▶ _Stated goal_
Reproduce every line of the records below with no changes.

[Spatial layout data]
· · · · · · ·
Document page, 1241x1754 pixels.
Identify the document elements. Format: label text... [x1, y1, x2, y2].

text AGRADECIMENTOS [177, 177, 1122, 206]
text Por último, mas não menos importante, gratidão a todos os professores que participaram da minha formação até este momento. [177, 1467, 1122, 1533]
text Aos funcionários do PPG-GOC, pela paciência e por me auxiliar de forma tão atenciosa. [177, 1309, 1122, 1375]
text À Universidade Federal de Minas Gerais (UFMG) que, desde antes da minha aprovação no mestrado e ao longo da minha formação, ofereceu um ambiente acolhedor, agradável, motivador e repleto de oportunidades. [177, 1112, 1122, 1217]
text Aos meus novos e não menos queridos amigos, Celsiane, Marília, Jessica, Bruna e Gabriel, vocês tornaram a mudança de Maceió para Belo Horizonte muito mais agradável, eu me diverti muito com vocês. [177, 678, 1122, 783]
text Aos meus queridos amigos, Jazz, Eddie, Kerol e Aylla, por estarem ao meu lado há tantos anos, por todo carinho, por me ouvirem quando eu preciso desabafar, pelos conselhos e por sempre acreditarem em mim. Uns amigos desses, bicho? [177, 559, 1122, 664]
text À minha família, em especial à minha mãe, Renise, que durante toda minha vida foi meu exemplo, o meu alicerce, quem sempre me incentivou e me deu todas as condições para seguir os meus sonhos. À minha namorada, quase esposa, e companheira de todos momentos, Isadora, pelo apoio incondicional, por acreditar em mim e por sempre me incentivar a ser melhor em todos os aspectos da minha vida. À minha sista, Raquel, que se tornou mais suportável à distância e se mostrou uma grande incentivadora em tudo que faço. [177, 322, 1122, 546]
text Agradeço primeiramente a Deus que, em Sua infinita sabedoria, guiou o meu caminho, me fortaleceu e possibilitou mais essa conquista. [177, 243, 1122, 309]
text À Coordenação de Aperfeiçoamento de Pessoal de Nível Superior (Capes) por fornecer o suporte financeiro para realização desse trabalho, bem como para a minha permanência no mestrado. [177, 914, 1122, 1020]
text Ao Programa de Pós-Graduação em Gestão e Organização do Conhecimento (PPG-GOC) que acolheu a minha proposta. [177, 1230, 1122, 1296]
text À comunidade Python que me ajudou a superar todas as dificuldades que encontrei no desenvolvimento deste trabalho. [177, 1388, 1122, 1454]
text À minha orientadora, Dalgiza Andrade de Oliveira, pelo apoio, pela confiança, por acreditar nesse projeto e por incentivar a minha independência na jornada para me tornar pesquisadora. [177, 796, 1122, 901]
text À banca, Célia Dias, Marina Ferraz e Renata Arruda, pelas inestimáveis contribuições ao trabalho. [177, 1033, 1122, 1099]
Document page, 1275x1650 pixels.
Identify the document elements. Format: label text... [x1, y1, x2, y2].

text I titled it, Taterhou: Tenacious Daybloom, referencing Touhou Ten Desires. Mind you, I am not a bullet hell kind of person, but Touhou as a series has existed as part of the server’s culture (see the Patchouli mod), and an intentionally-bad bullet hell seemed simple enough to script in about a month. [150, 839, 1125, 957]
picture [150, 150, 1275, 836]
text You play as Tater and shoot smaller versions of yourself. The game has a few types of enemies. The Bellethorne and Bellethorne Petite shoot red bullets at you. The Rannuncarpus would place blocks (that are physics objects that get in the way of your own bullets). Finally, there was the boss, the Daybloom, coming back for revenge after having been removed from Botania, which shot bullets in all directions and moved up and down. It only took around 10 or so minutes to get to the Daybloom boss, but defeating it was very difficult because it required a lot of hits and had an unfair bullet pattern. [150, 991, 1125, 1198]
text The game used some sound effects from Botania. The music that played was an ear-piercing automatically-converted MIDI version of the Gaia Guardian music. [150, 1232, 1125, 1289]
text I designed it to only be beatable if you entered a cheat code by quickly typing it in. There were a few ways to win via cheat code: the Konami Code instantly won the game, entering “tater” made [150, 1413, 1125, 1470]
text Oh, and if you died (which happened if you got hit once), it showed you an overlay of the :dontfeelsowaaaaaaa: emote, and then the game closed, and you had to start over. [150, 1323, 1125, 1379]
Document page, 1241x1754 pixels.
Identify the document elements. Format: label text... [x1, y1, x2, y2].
· · · · · · ·
▶ _Correct response_
Document page, 1241x1754 pixels.
Identify the document elements. Format: label text... [x1, y1, x2, y2].

text AGRADECIMENTOS [177, 177, 1122, 206]
text Por último, mas não menos importante, gratidão a todos os professores que participaram da minha formação até este momento. [177, 1467, 1122, 1533]
text Aos funcionários do PPG-GOC, pela paciência e por me auxiliar de forma tão atenciosa. [177, 1309, 1122, 1375]
text À Universidade Federal de Minas Gerais (UFMG) que, desde antes da minha aprovação no mestrado e ao longo da minha formação, ofereceu um ambiente acolhedor, agradável, motivador e repleto de oportunidades. [177, 1112, 1122, 1217]
text Aos meus novos e não menos queridos amigos, Celsiane, Marília, Jessica, Bruna e Gabriel, vocês tornaram a mudança de Maceió para Belo Horizonte muito mais agradável, eu me diverti muito com vocês. [177, 678, 1122, 783]
text Aos meus queridos amigos, Jazz, Eddie, Kerol e Aylla, por estarem ao meu lado há tantos anos, por todo carinho, por me ouvirem quando eu preciso desabafar, pelos conselhos e por sempre acreditarem em mim. Uns amigos desses, bicho? [177, 559, 1122, 664]
text À minha família, em especial à minha mãe, Renise, que durante toda minha vida foi meu exemplo, o meu alicerce, quem sempre me incentivou e me deu todas as condições para seguir os meus sonhos. À minha namorada, quase esposa, e companheira de todos momentos, Isadora, pelo apoio incondicional, por acreditar em mim e por sempre me incentivar a ser melhor em todos os aspectos da minha vida. À minha sista, Raquel, que se tornou mais suportável à distância e se mostrou uma grande incentivadora em tudo que faço. [177, 322, 1122, 546]
text Agradeço primeiramente a Deus que, em Sua infinita sabedoria, guiou o meu caminho, me fortaleceu e possibilitou mais essa conquista. [177, 243, 1122, 309]
text À Coordenação de Aperfeiçoamento de Pessoal de Nível Superior (Capes) por fornecer o suporte financeiro para realização desse trabalho, bem como para a minha permanência no mestrado. [177, 914, 1122, 1020]
text Ao Programa de Pós-Graduação em Gestão e Organização do Conhecimento (PPG-GOC) que acolheu a minha proposta. [177, 1230, 1122, 1296]
text À comunidade Python que me ajudou a superar todas as dificuldades que encontrei no desenvolvimento deste trabalho. [177, 1388, 1122, 1454]
text À minha orientadora, Dalgiza Andrade de Oliveira, pelo apoio, pela confiança, por acreditar nesse projeto e por incentivar a minha independência na jornada para me tornar pesquisadora. [177, 796, 1122, 901]
text À banca, Célia Dias, Marina Ferraz e Renata Arruda, pelas inestimáveis contribuições ao trabalho. [177, 1033, 1122, 1099]
Document page, 1275x1650 pixels.
Identify the document elements. Format: label text... [x1, y1, x2, y2].

text I titled it, Taterhou: Tenacious Daybloom, referencing Touhou Ten Desires. Mind you, I am not a bullet hell kind of person, but Touhou as a series has existed as part of the server’s culture (see the Patchouli mod), and an intentionally-bad bullet hell seemed simple enough to script in about a month. [150, 839, 1125, 957]
picture [150, 150, 1275, 836]
text You play as Tater and shoot smaller versions of yourself. The game has a few types of enemies. The Bellethorne and Bellethorne Petite shoot red bullets at you. The Rannuncarpus would place blocks (that are physics objects that get in the way of your own bullets). Finally, there was the boss, the Daybloom, coming back for revenge after having been removed from Botania, which shot bullets in all directions and moved up and down. It only took around 10 or so minutes to get to the Daybloom boss, but defeating it was very difficult because it required a lot of hits and had an unfair bullet pattern. [150, 991, 1125, 1198]
text The game used some sound effects from Botania. The music that played was an ear-piercing automatically-converted MIDI version of the Gaia Guardian music. [150, 1232, 1125, 1289]
text I designed it to only be beatable if you entered a cheat code by quickly typing it in. There were a few ways to win via cheat code: the Konami Code instantly won the game, entering “tater” made [150, 1413, 1125, 1470]
text Oh, and if you died (which happened if you got hit once), it showed you an overlay of the :dontfeelsowaaaaaaa: emote, and then the game closed, and you had to start over. [150, 1323, 1125, 1379]
Document page, 1241x1754 pixels.
Identify the document elements. Format: label text... [x1, y1, x2, y2].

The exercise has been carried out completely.